**Task to carry out:** Which of the lines below include "expression"? Each one should be copied out.

[Dataset entries]
================

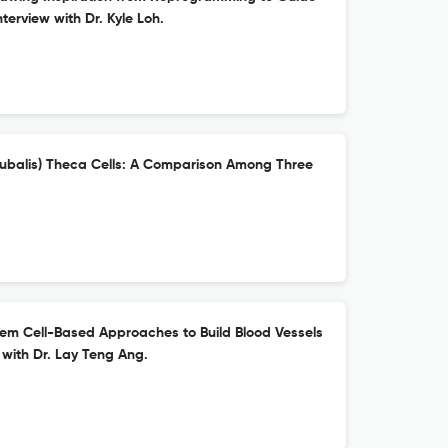
nterview with Dr. Kyle Loh.
 bubalis) Theca Cells: A Comparison Among Three
em Cell-Based Approaches to Build Blood Vessels
 with Dr. Lay Teng Ang.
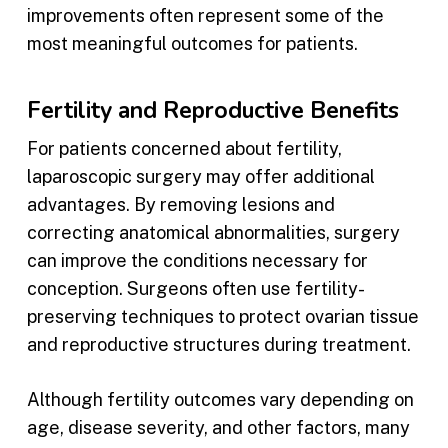
improvements often represent some of the
most meaningful outcomes for patients.
Fertility and Reproductive Benefits
For patients concerned about fertility,
laparoscopic surgery may offer additional
advantages. By removing lesions and
correcting anatomical abnormalities, surgery
can improve the conditions necessary for
conception. Surgeons often use fertility-
preserving techniques to protect ovarian tissue
and reproductive structures during treatment.
Although fertility outcomes vary depending on
age, disease severity, and other factors, many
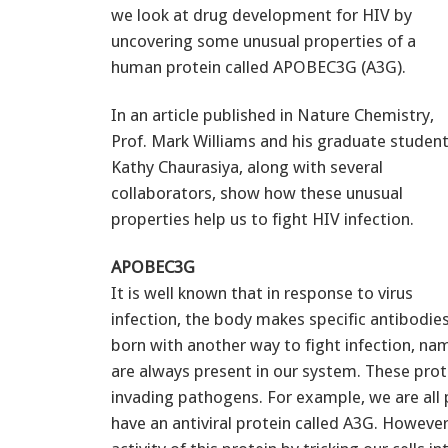
we look at drug development for HIV by
uncovering some unusual properties of a
human protein called APOBEC3G (A3G).
In an article published in Nature Chemistry,
Prof. Mark Williams and his graduate studen
Kathy Chaurasiya, along with several
collaborators, show how these unusual
properties help us to fight HIV infection.
APOBEC3G
It is well known that in response to virus
infection, the body makes specific antibodie
born with another way to fight infection, na
are always present in our system. These prote
invading pathogens. For example, we are all
have an antiviral protein called A3G. Howeve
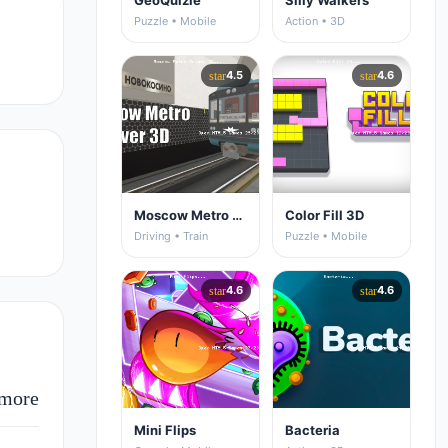
GeoQuizle
Silly Walkers
Puzzle • Mobile
Action • 3D
4.5
4.6
star
star
Moscow Metro Driver 3D
Color Fill 3D
Driving • Train
Puzzle • Mobile
4.6
4.6
star
star
more
Mini Flips
Bacteria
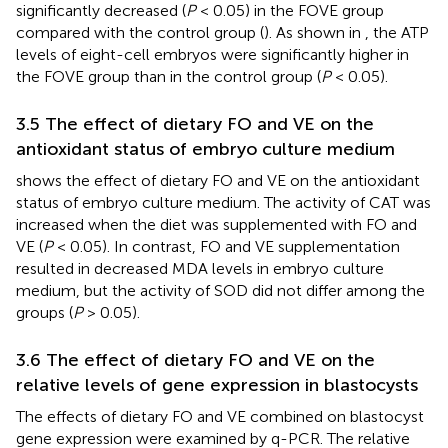
significantly decreased (
P
< 0.05) in the FOVE group
compared with the control group (
). As shown in
, the ATP
levels of eight-cell embryos were significantly higher in
the FOVE group than in the control group (
P
< 0.05).
3.5 The effect of dietary FO and VE on the
antioxidant status of embryo culture medium
shows the effect of dietary FO and VE on the antioxidant
status of embryo culture medium. The activity of CAT was
increased when the diet was supplemented with FO and
VE (
P
< 0.05). In contrast, FO and VE supplementation
resulted in decreased MDA levels in embryo culture
medium, but the activity of SOD did not differ among the
groups (
P
> 0.05).
3.6 The effect of dietary FO and VE on the
relative levels of gene expression in blastocysts
The effects of dietary FO and VE combined on blastocyst
gene expression were examined by q-PCR. The relative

================

**Finished exercise:**
relative levels of gene expression in blastocysts
gene expression were examined by q-PCR. The relative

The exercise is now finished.